FROM: U.S. SECURITIES AND EXCHANGE COMMISSION
February 5, 2013 — The Securities and Exchange Commission today announced that four steel company executives and two of their tippees have agreed to pay $639,260 to settle insider trading charges against them.
The SEC filed a civil action on March 17, 2011, against eight individuals, alleging that they traded on the basis of material, nonpublic information about the forthcoming acquisition of Steel Technologies, Inc. by Mitsui & Co. (USA). Specifically, the SEC alleged that four executives traded based on inside information and that three of them tipped others who also traded in advance of the upcoming acquisition. The six settling defendants collectively earned $268,805 from their trades.
Without admitting or denying the SEC’s allegations, each of the settling defendants consented to final judgments that have been entered by the court.
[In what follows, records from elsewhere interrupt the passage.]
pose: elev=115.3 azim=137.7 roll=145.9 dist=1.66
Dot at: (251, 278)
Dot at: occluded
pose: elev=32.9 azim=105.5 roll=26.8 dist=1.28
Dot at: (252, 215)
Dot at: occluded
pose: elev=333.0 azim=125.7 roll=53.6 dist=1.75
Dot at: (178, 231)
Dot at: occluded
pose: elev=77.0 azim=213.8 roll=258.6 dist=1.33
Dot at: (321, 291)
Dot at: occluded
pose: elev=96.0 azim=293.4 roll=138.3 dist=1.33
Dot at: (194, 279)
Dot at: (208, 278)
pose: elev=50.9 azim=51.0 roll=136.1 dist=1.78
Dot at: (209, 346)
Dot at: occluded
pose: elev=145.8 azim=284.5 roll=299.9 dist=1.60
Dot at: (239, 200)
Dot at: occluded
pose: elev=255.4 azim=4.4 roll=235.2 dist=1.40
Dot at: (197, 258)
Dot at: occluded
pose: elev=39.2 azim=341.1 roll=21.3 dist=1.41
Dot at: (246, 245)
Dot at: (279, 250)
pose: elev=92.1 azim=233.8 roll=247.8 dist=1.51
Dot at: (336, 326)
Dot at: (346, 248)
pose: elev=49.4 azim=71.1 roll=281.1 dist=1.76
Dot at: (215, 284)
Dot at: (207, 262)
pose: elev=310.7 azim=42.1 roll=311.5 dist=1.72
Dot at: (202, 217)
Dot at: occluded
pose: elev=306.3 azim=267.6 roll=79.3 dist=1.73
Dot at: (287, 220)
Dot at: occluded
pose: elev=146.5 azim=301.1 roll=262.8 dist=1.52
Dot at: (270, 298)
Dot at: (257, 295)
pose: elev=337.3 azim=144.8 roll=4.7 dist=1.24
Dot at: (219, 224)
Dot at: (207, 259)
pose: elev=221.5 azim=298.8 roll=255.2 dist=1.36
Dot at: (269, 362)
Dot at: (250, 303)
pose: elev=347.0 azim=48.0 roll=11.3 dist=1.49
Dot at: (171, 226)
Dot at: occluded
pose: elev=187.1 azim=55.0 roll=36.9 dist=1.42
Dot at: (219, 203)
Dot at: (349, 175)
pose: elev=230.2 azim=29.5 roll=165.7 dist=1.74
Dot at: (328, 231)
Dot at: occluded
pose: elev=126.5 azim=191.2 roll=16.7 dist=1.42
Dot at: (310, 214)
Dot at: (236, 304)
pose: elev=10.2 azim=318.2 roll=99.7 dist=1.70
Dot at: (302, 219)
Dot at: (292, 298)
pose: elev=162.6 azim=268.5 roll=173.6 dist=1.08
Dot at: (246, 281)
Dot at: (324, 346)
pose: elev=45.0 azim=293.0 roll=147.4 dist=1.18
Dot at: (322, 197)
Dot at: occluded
The final judgments order: (i) Patrick M. Carroll to disgorge $34,279 plus pay prejudgment interest of $10,412 and a penalty of $34,279; (ii) James P. Carroll to disgorge $3,020 plus pay prejudgment interest of $917 and a penalty of $3,020; (iii) William T. Carroll to disgorge $54,163 plus pay prejudgment interest of $16,452 and a penalty of $54,163; (iv) David Mark Calcutt to disgorge $150,297 plus pay prejudgment interest of $45,652 and a penalty of $150,297; (v) Christopher T. Calcutt to disgorge $4,250 plus pay prejudgment interest of $1,291 and a penalty of $4,250; and (vi) David Stitt to disgorge $22,796 plus pay prejudgment interest of $6,924 and a penalty of $42,796. They are also permanently enjoined from future violations of Section 10(b) of the Securities Exchange Act of 1934 and Rule 10b-5 thereunder.
The SEC’s charges against the other traders, John Monroe and Stephen Somers, remain pending.